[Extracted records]
##########

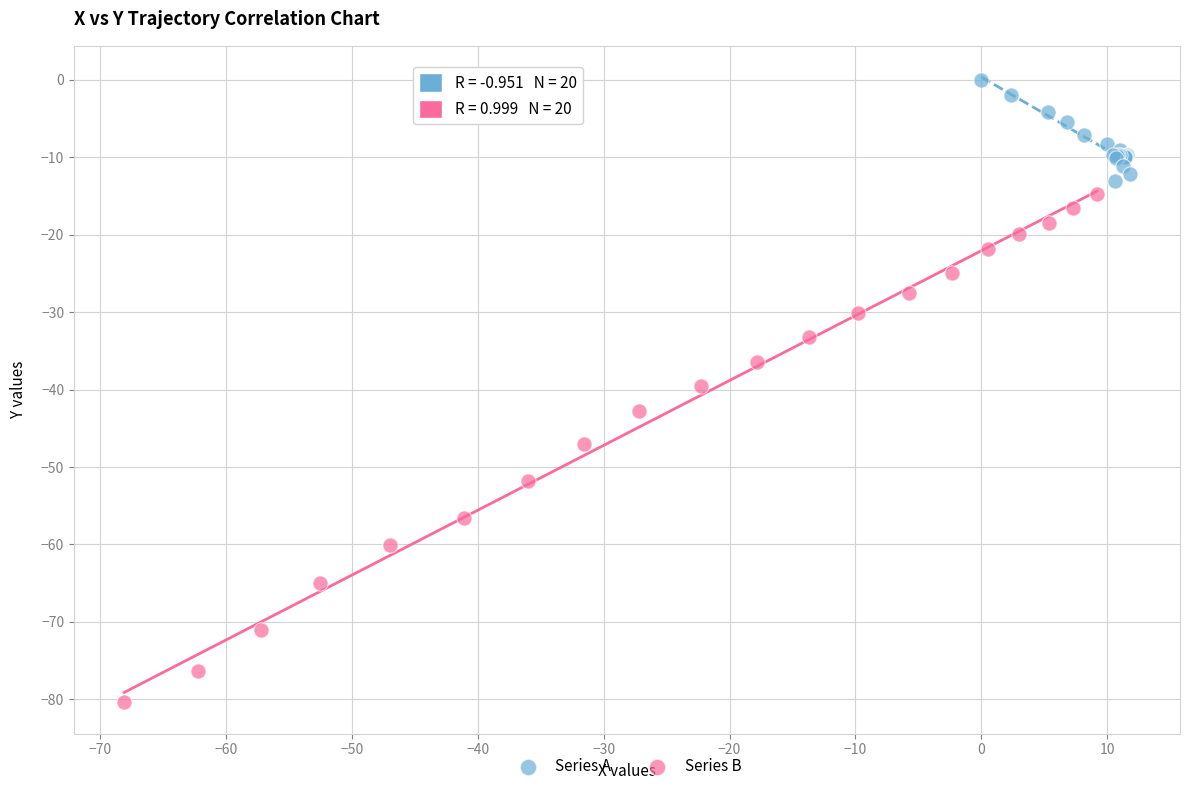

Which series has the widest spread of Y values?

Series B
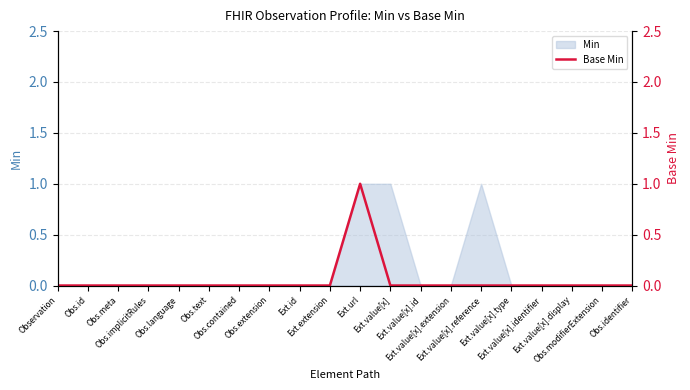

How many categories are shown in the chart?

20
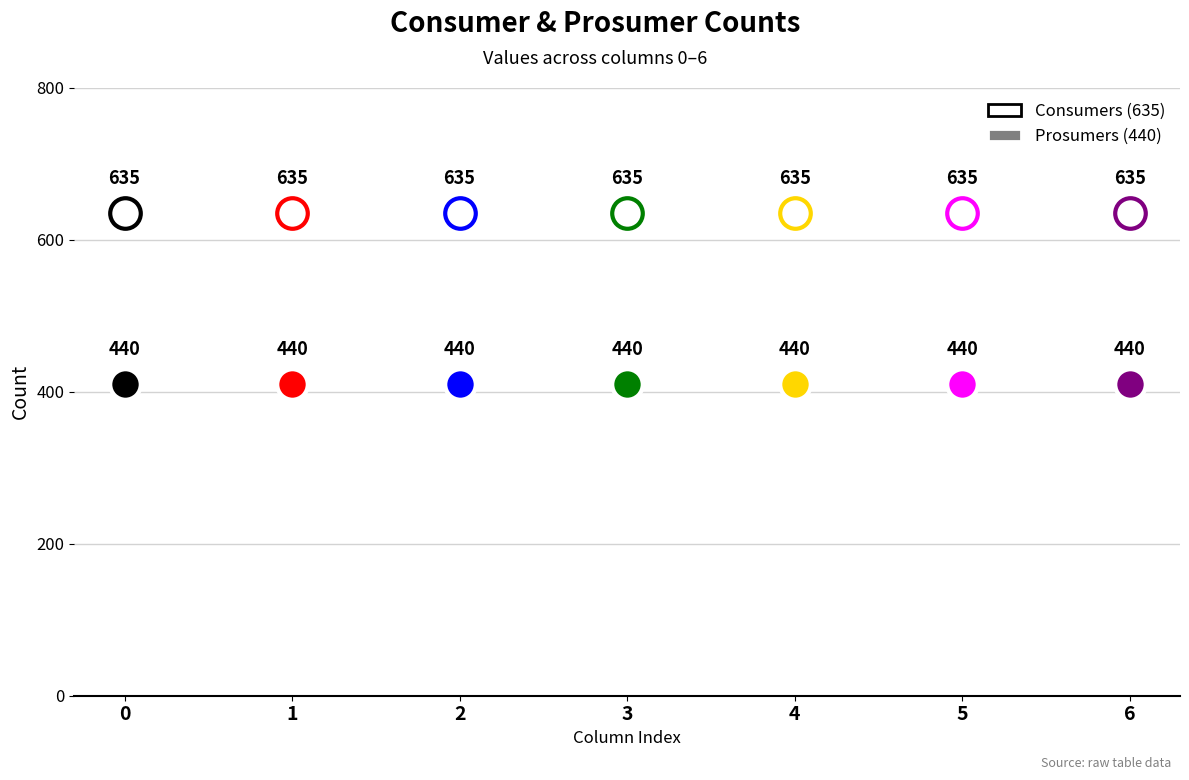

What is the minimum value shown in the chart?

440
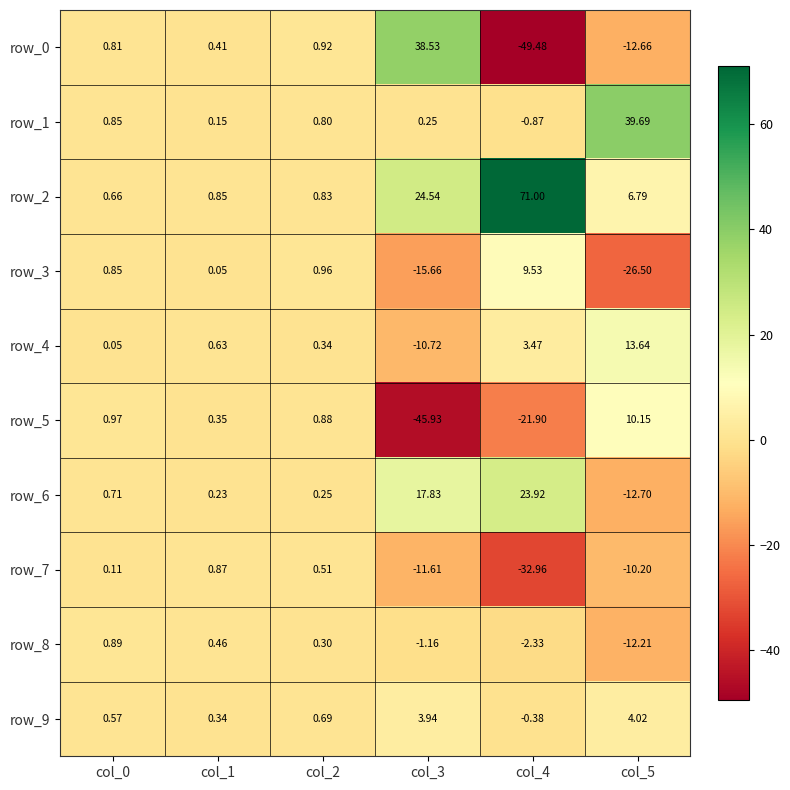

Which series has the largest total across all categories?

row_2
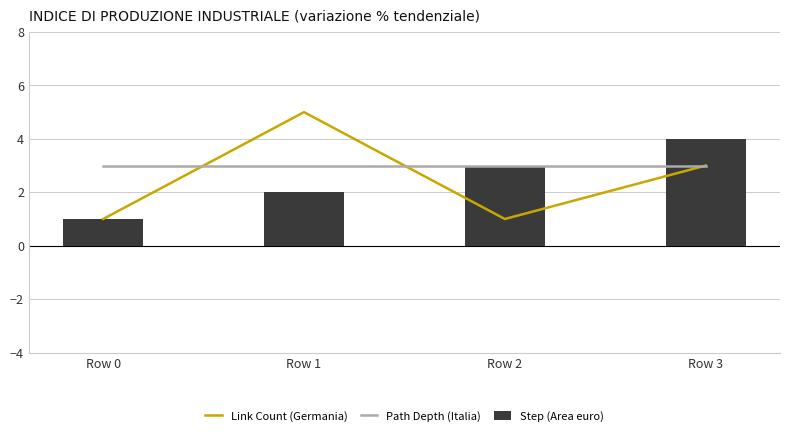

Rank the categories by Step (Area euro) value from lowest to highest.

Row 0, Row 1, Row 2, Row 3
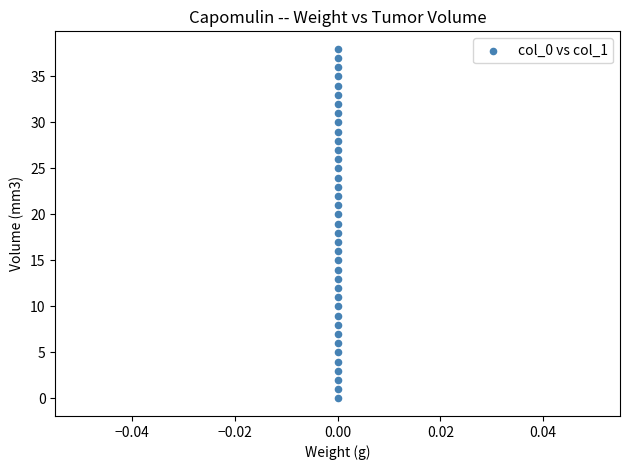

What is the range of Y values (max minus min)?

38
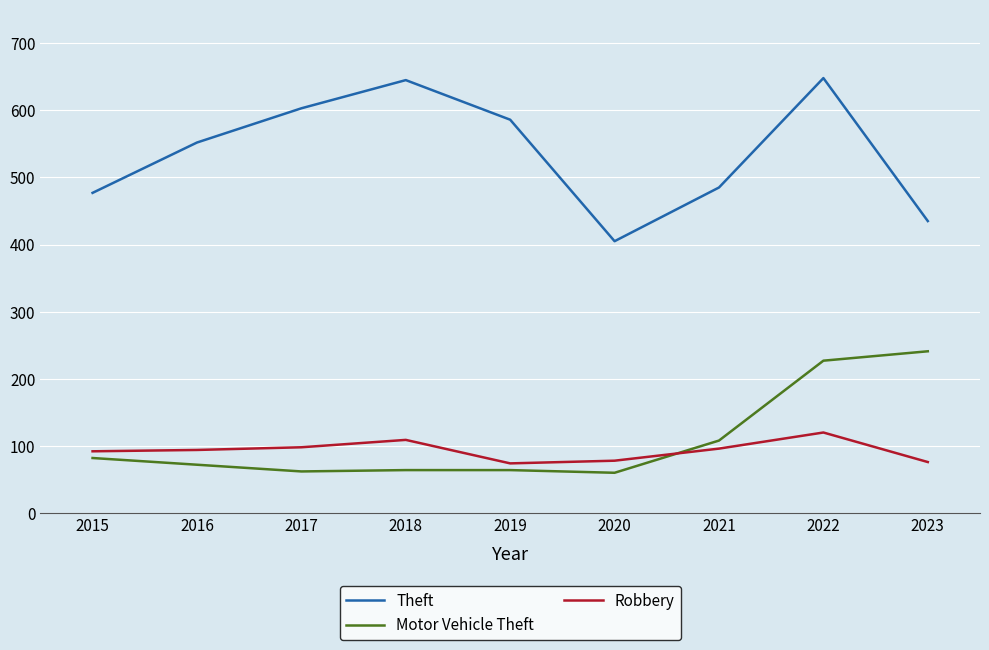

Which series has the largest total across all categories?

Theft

##########

Reproduce every line of the material above without any alteration, leaving the pictures out of your answer.

Which series has the widest spread of Y values?

Series B

How many categories are shown in the chart?

20

What is the minimum value shown in the chart?

440

Which series has the largest total across all categories?

row_2

Rank the categories by Step (Area euro) value from lowest to highest.

Row 0, Row 1, Row 2, Row 3

What is the range of Y values (max minus min)?

38

Which series has the largest total across all categories?

Theft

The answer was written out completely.